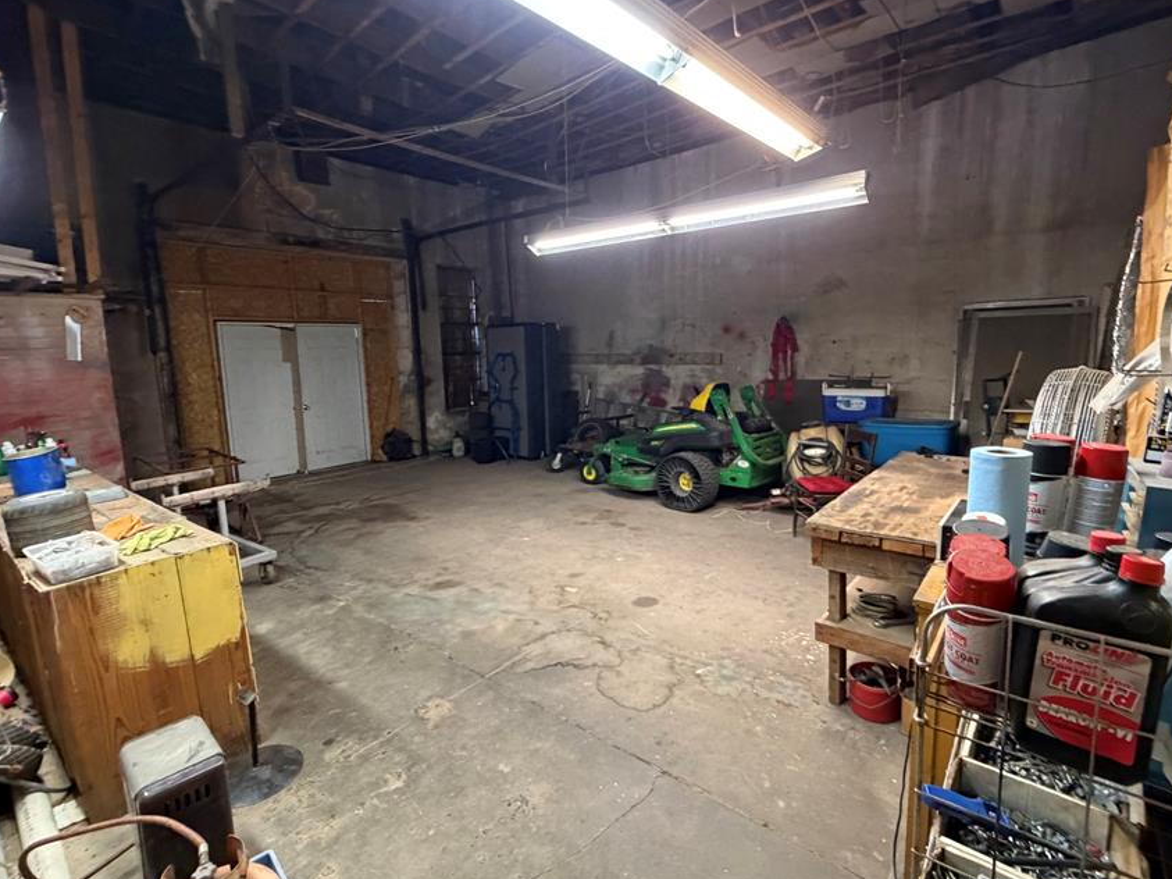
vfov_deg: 74.7
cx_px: 587
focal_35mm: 17
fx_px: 575
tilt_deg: -5.2
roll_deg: +2.4
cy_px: 428
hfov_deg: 91.0
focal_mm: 2.22
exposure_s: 1/60
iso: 640
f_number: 2.2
------------------------------------------------------------
● Instructions for the task: Your copy should match the entries exactly, minus the pictures.

● Completed task:
vfov_deg: 74.7
cx_px: 587
focal_35mm: 17
fx_px: 575
tilt_deg: -5.2
roll_deg: +2.4
cy_px: 428
hfov_deg: 91.0
focal_mm: 2.22
exposure_s: 1/60
iso: 640
f_number: 2.2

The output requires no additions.